■ **Exercise requirements**:
Which of the lines below holds the string "border"? Copy every line that does.

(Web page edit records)
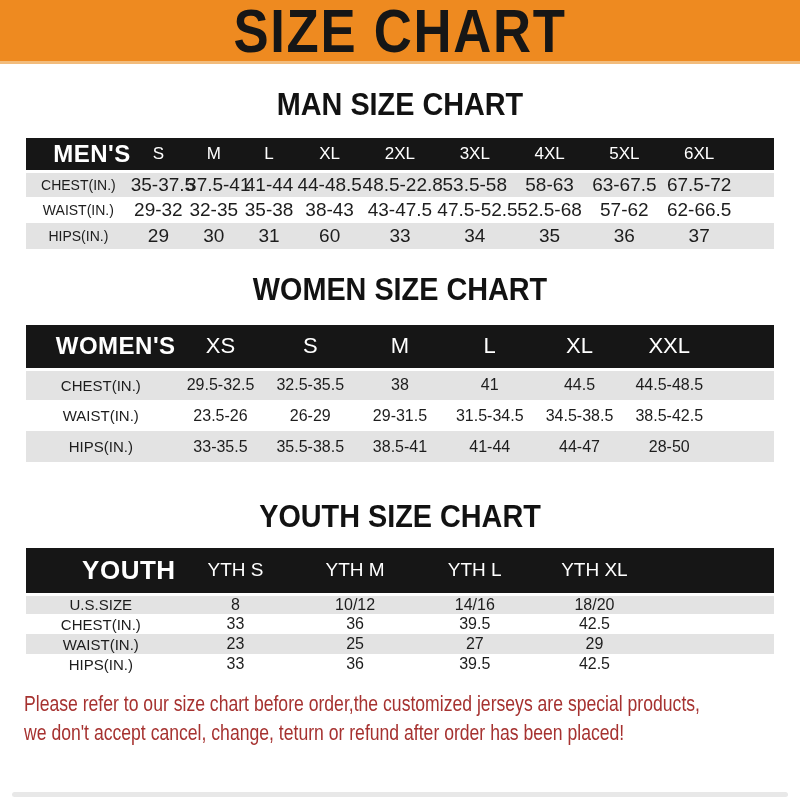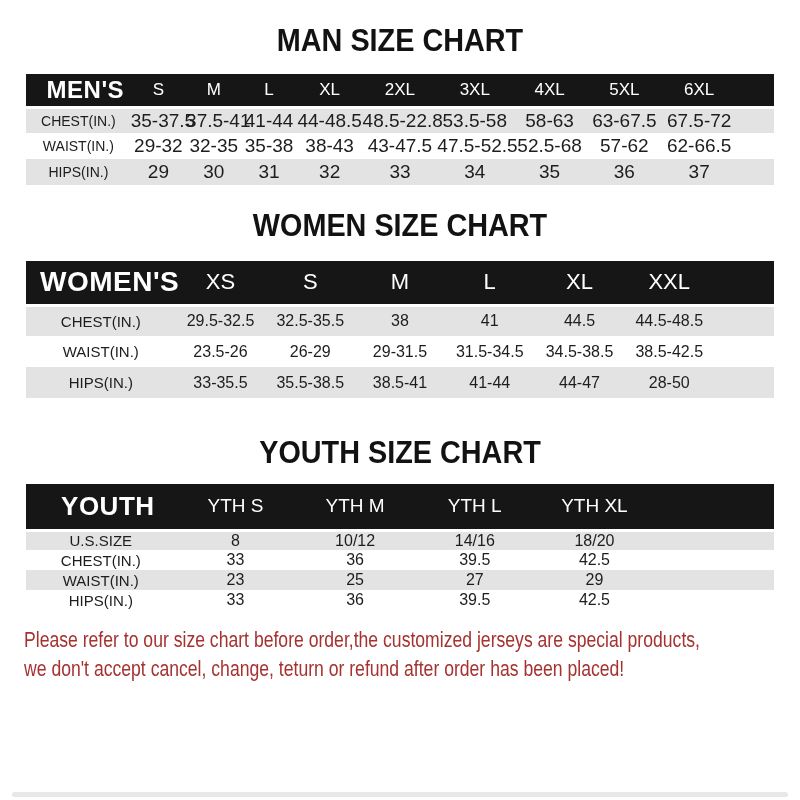--- a/index.html
+++ b/index.html
@@ -55,22 +55,22 @@
   }
   table.size-table thead th {
     background: #161616;
     color: #ffffff;
     font-weight: 500;
     text-align: center;
     border-bottom: 3px solid #ffffff;
     white-space: nowrap;
   }
   table.size-table thead th.corner {
-    text-align: center;
-    padding-left: 14px;
+    text-align: right;
+    padding-left: 20px;
     font-weight: 800;
     letter-spacing: 0.5px;
   }
   table.size-table tbody td {
     text-align: center;
     color: #1d1d1d;
     white-space: nowrap;
   }
   table.size-table tbody tr.band { background: #E3E3E3; }
   table.size-table tbody td.rowlbl { font-weight: 400; }
@@ -78,21 +78,21 @@
   
   #men-table { margin-top: 18px; }
   #men-table thead th { height: 33px; font-size: 17px; }
   #men-table thead th.corner { font-size: 24px; }
   #men-table tbody td { height: 26px; font-size: 19px; }
   #men-table tbody td.rowlbl { font-size: 14px; }
 
   
   #women-table { margin-top: 20px; }
   #women-table thead th { height: 44px; font-size: 22px; }
-  #women-table thead th.corner { font-size: 28px; }
+  #women-table thead th.corner { font-size: 24px; }
   #women-table tbody td { height: 31px; font-size: 16px; }
   #women-table tbody td.rowlbl { font-size: 15px; }
 
   
   #youth-table { margin-top: 16px; }
   #youth-table thead th { height: 46px; font-size: 19px; margin-left: 45px; }
   #youth-table thead th.corner { font-size: 26px; }
   #youth-table tbody td { height: 20px; font-size: 16px; }
   #youth-table tbody td.rowlbl { font-size: 15px; }
 
@@ -119,20 +119,23 @@
     background: #DCDCDC;
     border-radius: 3px;
     opacity: 0.65;
   }
 </style>
 </head>
 <body>
 
 <div class="page">
 
+  <header class="banner">
+    <h1>SIZE CHART</h1>
+  </header>
 
   <section>
     <h2 class="section-heading" id="man-heading">MAN SIZE CHART</h2>
     <table class="size-table" id="men-table">
       <colgroup>
         <col style="width:14%">
           <col style="width:7.4%">
           <col style="width:7.4%">
           <col style="width:7.4%">
         <col style="width:8.8%">
@@ -183,21 +186,21 @@
           <td>52.5-68</td>
           <td>57-62</td>
           <td>62-66.5</td>
           <td></td>
         </tr>
         <tr class="band">
           <td class="rowlbl">HIPS(IN.)</td>
           <td>29</td>
           <td>30</td>
           <td>31</td>
-          <td>32</td>
+          <td>60</td>
           <td>33</td>
           <td>34</td>
           <td>35</td>
           <td>36</td>
           <td>37</td>
           <td></td>
         </tr>
       </tbody>
     </table>
   </section>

■ **Task answer**:
     border-bottom: 3px solid #ffffff;
     border-radius: 3px;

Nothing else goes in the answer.